Legacy Institutions, and Why the Bureaucracy Always Comes First, and the Students Come Second

By Stevemiranda

I visitor came to PSCS today and used a phrase I’d never heard: “legacy institution.”

He said, “You get these legacy institutions that are designed to first serve the bureaucracy, the administrating of the program. The kids come second.”

He was referring to big box traditional schools that serve thousands of kids. He continued, “We need to create schools that handle students’ needs first.”

I knew exactly what he was talking about: I spent 10 years teaching in a big box traditional school before coming to PSCS.

Here’s a story that illustrates the point: I taught a philosophy class for seniors that consisted almost entirely of discussions about the reading I had assigned for homework. I made a request to the schedule maker: please do not assign this class to first period. It’s really hard for kids to have conversations about abstract ideas at 7:40 a.m. Any other period is fine. Please do not assign this class to first period.

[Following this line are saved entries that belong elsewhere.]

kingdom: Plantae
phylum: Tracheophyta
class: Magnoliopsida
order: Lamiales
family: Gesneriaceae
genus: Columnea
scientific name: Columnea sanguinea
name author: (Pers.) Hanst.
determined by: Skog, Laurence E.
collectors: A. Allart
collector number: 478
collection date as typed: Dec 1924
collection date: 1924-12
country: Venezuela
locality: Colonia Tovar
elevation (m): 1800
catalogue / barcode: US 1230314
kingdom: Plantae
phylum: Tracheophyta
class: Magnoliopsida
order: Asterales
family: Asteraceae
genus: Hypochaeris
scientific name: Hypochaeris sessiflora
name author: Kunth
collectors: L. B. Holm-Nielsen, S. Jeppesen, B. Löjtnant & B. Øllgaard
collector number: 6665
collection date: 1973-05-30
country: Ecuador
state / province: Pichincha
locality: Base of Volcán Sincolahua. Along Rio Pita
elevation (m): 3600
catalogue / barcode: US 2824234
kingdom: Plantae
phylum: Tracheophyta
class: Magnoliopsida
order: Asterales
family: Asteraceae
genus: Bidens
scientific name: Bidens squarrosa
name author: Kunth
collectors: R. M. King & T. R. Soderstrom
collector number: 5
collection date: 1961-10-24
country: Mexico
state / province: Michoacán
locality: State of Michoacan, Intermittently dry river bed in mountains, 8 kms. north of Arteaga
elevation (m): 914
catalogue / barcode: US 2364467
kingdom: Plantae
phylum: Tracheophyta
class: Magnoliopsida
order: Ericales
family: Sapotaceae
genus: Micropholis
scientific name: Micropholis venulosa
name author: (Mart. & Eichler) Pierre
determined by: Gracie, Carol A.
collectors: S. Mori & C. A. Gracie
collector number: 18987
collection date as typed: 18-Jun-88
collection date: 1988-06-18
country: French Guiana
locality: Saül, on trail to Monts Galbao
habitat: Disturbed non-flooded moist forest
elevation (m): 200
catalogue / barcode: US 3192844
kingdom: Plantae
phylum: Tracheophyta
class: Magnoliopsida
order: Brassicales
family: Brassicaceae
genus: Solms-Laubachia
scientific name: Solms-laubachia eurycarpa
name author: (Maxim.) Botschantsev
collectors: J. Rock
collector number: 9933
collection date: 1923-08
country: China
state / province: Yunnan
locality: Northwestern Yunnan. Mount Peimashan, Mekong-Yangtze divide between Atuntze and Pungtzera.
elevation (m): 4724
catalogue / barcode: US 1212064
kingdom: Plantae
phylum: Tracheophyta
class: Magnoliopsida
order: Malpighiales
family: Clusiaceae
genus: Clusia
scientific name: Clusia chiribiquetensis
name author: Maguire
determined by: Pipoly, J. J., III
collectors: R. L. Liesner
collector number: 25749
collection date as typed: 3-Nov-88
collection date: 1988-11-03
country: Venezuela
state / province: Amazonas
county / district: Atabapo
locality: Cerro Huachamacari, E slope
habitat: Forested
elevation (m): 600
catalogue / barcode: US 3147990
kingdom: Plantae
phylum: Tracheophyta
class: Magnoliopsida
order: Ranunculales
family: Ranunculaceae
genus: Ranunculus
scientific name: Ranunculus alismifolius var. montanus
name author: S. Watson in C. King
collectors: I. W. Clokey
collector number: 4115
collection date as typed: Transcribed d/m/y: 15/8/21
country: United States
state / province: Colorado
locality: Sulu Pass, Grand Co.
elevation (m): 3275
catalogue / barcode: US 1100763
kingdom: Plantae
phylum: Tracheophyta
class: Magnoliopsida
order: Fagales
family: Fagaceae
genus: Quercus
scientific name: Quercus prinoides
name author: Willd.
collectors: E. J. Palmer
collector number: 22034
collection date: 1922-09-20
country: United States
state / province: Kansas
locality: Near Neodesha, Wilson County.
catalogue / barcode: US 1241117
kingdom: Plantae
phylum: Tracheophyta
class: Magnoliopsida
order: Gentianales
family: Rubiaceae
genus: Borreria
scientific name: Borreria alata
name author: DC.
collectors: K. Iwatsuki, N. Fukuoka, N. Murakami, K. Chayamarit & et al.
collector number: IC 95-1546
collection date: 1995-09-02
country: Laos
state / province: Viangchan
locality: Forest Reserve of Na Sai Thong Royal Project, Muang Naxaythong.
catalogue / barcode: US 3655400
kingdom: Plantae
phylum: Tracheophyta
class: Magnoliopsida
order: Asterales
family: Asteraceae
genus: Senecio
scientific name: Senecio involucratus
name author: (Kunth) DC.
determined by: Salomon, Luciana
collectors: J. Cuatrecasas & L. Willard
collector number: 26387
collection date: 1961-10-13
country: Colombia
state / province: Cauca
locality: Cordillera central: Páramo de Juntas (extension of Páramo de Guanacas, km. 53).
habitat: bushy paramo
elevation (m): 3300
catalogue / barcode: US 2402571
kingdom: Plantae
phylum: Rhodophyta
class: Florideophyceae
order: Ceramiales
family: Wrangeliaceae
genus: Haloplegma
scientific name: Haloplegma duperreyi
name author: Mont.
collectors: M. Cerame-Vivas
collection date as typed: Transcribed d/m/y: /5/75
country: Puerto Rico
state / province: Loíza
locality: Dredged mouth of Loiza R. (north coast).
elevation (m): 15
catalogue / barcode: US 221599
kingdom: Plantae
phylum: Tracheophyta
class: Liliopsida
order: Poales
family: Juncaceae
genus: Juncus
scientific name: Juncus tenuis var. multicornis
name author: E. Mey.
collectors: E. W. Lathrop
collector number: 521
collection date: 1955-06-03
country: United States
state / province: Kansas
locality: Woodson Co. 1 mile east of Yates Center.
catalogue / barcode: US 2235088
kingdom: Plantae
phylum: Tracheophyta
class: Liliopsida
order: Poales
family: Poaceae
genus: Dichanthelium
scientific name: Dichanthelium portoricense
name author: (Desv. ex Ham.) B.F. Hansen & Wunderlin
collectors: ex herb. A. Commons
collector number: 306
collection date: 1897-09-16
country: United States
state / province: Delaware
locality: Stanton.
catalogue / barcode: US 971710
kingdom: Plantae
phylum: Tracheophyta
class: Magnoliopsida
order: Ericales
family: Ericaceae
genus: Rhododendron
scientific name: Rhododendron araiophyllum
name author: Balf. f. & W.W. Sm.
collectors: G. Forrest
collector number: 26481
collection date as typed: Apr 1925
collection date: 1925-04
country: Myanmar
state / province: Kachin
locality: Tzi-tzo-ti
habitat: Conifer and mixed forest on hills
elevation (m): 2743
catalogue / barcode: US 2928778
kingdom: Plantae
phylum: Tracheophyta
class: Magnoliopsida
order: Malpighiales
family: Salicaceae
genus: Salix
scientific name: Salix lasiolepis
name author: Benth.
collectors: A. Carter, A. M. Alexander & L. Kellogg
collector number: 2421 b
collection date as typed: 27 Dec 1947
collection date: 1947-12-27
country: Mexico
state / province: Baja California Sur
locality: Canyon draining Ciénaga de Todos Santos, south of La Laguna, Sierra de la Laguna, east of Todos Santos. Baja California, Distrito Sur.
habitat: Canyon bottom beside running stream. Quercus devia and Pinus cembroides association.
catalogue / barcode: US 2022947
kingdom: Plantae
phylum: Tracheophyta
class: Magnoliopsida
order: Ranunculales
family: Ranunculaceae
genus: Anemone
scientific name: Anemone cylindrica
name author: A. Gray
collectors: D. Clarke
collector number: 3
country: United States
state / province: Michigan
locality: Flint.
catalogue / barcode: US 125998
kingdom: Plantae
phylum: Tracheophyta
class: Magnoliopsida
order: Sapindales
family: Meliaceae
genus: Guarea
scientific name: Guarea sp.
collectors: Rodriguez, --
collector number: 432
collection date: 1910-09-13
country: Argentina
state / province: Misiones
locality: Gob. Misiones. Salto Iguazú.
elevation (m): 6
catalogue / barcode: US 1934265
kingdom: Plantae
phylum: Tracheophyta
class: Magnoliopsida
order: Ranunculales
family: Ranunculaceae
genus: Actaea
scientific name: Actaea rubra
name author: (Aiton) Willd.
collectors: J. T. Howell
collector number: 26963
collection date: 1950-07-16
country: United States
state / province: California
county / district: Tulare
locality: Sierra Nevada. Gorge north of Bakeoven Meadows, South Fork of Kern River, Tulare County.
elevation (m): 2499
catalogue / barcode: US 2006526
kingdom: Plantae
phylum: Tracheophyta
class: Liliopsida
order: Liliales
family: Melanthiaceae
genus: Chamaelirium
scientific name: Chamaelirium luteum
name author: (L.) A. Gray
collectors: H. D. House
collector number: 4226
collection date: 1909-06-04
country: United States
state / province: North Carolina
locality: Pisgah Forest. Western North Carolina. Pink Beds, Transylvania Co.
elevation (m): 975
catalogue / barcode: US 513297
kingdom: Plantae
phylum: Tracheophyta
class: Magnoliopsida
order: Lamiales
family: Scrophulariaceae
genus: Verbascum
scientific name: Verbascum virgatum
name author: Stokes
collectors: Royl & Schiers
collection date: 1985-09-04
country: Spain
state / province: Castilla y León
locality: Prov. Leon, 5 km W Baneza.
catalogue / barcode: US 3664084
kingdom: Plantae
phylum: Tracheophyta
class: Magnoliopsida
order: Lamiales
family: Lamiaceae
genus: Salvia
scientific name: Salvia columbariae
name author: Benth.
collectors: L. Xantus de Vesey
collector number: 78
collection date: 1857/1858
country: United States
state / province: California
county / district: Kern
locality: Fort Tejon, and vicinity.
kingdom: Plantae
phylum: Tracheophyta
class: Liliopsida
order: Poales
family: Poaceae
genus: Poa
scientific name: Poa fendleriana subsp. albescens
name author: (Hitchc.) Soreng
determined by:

Of course, it was assigned to first period. When I complained, the response came back, “That was the only slot where we could make it work with the overall master schedule.”

I have no doubt that was true. And, I have no doubt that the individuals involved did their very best to accommodate my request. But that didn’t change the fact that the bureaucracy came first, and the students came second.

Here’s another one (there are hundreds of examples of this that I could cite, but these are the first two that came to mind): a senior received her schedule of classes in the mail, only to learn that she hadn’t been enrolled in one specific class that was required to graduate. Incredulous, she visiting the counseling office only to find out that there were no more spots available in any sections of that class; to add her to the attendance list would put the teacher over the maximum number students allowed in the class, which would violate union rules.

It took many hours of standing in line, sitting in waiting rooms, phone calls from parents, and endless meetings, but she ended up getting into the class she needed. But the point remains: the bureaucracy came first, and the student came second.

This may seem like business as usual, that it’s completely common for things like that happen when you’ve 1600 students packed into one building. Get used to it. And that’s what we’ve done, we’ve gotten used to it. This is what we have come to expect from big box schools, our “legacy institutions.”

My point is that we don’t have to merely get used to it. At PSCS, we use a unique scheduling process where the only classes that get added to the master schedule are ones that have been prioritized by students. If there’s a conflict—say, one student wants Algebra II to be in third slot on Tuesdays but another wants it to be in second slot—the students are empowered to work it out and then report back to the teacher who’s putting all the pieces together. It’s a collaborative process. The students come first, and any bureaucracy that’s needed to run the administration must serve the students first.

It’s such a simple concept.

* * *

I looked up “legacy” in the dictionary, just for kicks. Here’s what I found: anything handed down from the past, as from an ancestor or predecessor.

We’ve been handed legacy institutions from our ancestors from the factory economy, in which the individual was subordinate to the machine. We now live in a creative economy, which requires new kinds of institutions. The only thing stopping us from changing them is our collective belief that this is normal, that it’s acceptable for things to be this way.